Membranes in cells act not only as a structural element to separate compartments within the cell and to separate the cell from its environment, but also as a platform for assembly of complex and critical structures required for exchange of both nutrients and information between the interior and the surroundings. In general, we are interested in understanding the dynamic organization of the proteins and lipids in cellular membranes. While a pure lipid bilayer is a psuedo two dimensional fluid, the membranes surounding cells are much more complex due to their complex mixture of lipids, the addition of embedded protein and the possible presence of a sub-surface scaffolding known as the membrane skeleton. We use high time-resolution single molecule imaging techniques to investigate the mobilitiy of membrane and cytoplasmic molecules at rates up to 1000Hz and analyze their movements in terms of diffusion through media embedded with obstacles.
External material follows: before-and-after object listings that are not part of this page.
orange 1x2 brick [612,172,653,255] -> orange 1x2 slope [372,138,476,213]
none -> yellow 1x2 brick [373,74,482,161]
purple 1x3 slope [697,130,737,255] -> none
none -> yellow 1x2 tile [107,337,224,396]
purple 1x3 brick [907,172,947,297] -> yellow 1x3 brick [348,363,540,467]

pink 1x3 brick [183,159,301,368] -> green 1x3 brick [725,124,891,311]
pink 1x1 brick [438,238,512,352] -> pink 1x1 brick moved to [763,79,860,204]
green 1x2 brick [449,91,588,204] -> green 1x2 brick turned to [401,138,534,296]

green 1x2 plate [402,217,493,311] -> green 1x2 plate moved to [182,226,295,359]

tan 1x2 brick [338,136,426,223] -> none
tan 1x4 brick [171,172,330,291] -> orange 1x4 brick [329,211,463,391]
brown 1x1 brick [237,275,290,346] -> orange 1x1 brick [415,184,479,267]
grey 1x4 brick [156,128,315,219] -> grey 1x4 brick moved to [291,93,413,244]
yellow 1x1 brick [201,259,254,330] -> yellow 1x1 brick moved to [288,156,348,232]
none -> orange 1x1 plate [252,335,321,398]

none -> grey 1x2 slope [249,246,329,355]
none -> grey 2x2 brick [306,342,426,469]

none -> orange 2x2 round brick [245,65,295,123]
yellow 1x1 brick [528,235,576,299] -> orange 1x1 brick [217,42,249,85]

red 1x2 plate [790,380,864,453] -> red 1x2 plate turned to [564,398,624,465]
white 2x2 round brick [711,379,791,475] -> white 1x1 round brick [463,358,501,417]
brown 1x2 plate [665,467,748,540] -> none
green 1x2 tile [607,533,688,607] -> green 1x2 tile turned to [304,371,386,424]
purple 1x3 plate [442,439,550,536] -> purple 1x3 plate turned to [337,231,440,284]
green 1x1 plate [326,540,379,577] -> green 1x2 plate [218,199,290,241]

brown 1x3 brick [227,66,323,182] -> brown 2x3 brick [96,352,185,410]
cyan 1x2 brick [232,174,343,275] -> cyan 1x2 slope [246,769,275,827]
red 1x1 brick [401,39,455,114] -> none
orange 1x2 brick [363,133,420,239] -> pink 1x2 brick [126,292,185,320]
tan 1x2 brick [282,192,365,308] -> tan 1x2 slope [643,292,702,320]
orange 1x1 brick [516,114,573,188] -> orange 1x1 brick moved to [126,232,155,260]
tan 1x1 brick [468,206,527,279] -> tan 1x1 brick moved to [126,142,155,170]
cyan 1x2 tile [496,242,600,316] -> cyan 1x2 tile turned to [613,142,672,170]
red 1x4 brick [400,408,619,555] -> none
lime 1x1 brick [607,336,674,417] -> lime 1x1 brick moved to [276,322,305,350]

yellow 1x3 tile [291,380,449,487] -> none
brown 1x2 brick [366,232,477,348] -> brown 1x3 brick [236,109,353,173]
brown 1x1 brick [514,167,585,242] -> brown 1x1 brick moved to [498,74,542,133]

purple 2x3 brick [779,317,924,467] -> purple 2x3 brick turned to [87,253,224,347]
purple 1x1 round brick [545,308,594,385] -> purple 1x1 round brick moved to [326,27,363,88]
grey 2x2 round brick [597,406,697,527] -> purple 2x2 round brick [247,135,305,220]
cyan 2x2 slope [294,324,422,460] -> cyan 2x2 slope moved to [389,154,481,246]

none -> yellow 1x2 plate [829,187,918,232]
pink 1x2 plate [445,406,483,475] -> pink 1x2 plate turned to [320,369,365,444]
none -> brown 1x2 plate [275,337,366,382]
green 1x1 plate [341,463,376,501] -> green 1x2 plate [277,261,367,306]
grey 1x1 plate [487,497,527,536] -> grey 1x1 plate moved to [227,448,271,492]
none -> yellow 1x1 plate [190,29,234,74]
Critical signaling processes in live cells are fundamentally stochastic. This inherent noise can give rise to interesting characteristics in cellular responses to environmental cues. Specifically, we are investigating the phosphate deprivation response (PhoB/PhoR two component system) in live E. coli cells. A fluorescent reporter protein has been placed on the chromosome behind a propomter activated in this system, as a marker for gene expression as a result of phosphate starvation. We image fluctuations, among an ensemble of cells, in the response (protein production) to a sudden drop in environmental phosphate. The measureed mean, variance and modality of the response is compared to phenomenological models solved through stochastic simulation and Monte Carlo techniques.